Aquela mesma boa alma curiosa poderia igualmente notar, na campanha em curso, que apesar da insistência na denúncia de que os “presos de consciência” cubanos foram encarcerados simplesmente por serem contra o governo, o noticiário correspondente é abundante em declarações de opositores que vivem em Cuba, como Manuel Cuesta Morúa, René Gómez Manzano, Elizárdo Sánchez, Osvaldo Payá Sardinãs e outros. Eles são contra o governo, dão entrevistas para a imprensa internacional recheadas de críticas, mas não estão presos! Há algo errado nessa denúncia, portanto. O próprio Fariñas, aliás, estava em casa antes de ser internado e lá recebia diariamente jornalistas estrangeiros.

Anistia Internacional: as situações em Cuba, nos EUA e na Europa
Sobre o suposto caráter ditatorial do regime vigente em Cuba, é interessante ainda comparar o que diz o relatório “O Estado dos Direitos Humanos no Mundo 2008”, da Anistia Internacional (entidade nada amistosa com o governo cubano), sobre a situação naquele país, nos Estados Unidos e na Europa. O documento acusa o governo cubano de restringir as liberdades de expressão, de associação e de circulação, fala nos “presos de consciência” remanescentes do grupo dos 75 e registra incidentes em que teria havido “fustigamento e intimidação” de dissidentes. Mas não menciona um só caso de sequestro ou desaparecimento de opositores, nem tortura ou morte de prisioneiros em dependências carcerárias. Da mesma forma, não fala em repressão policial, nem em execução extrajudicial em Cuba.

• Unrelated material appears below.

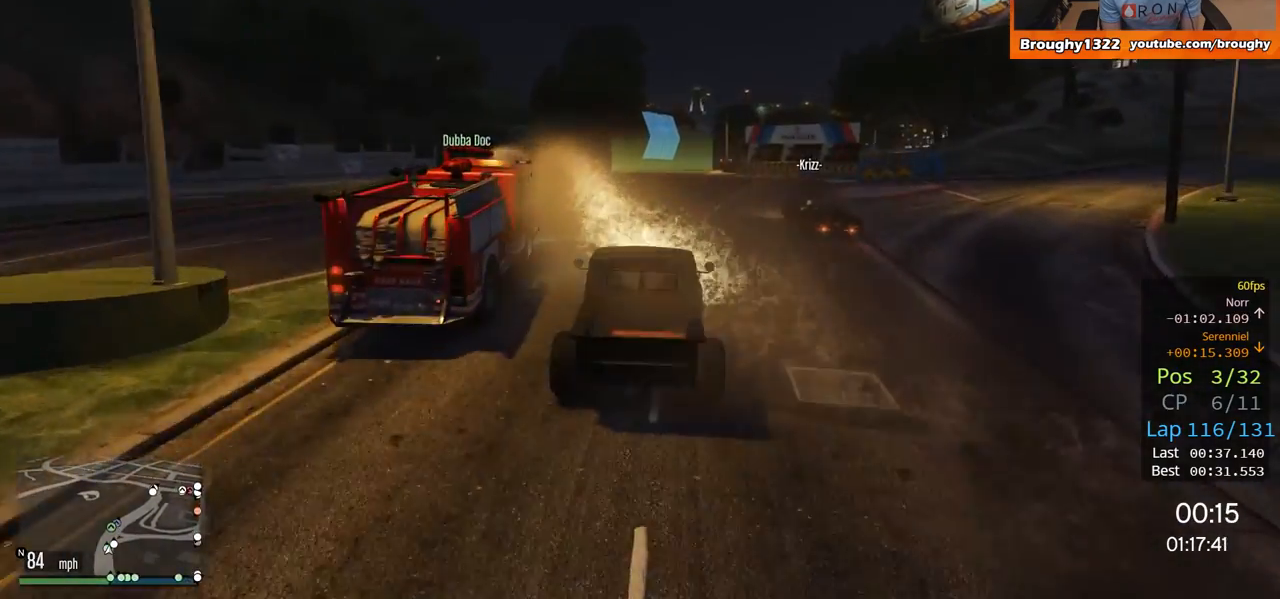
{"buttons": ["R2"], "left_stick": "center", "right_stick": "center", "events": [[84, "left_stick", "center"], [317, "left_stick", "right"], [451, "left_stick", "center"]]}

Esse mesmo documento da Anistia Internacional, em contrapartida, denuncia os EUA por prática sistemática da tortura conhecida como waterboarding (simulação de asfixia), detenções e interrogatórios secretos e desaparecimento de suspeitos. Acusa ainda Washington de manter milhares de detidos, muitos “há mais de seis anos”, em Guantánamo, em Bagram e no Iraque, sem acusação nem julgamento. Sobre os governos europeus, o relatório da Anistia declara: “Em 2007 surgiram novas evidências de que diversos Estados-membros da União Europeia foram coniventes com a CIA no sequestro, na detenção secreta e na transferência ilegal de prisioneiros para países em que foram torturados ou sofreram maus tratos”.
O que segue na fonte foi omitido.